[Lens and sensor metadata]
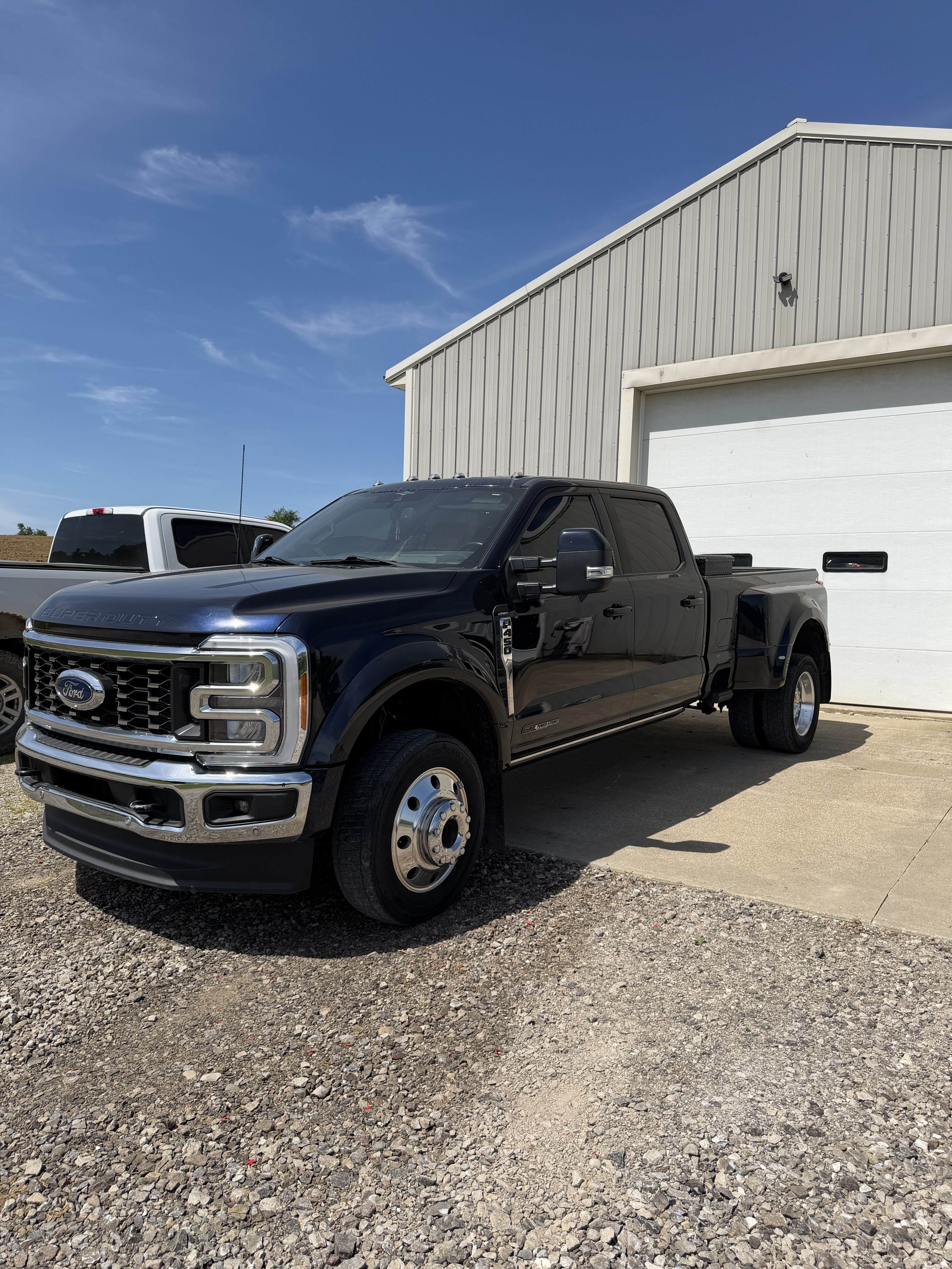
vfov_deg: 71.6
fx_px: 880
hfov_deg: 56.8
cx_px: 476
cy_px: 634
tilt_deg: -1.8
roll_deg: -1.8
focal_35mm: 24
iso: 80
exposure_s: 1/6173
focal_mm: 6.76
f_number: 1.78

# Instruction:
Reproduce all lines above exactly. Leave the images out.

# Output for this exercise:
vfov_deg: 71.6
fx_px: 880
hfov_deg: 56.8
cx_px: 476
cy_px: 634
tilt_deg: -1.8
roll_deg: -1.8
focal_35mm: 24
iso: 80
exposure_s: 1/6173
focal_mm: 6.76
f_number: 1.78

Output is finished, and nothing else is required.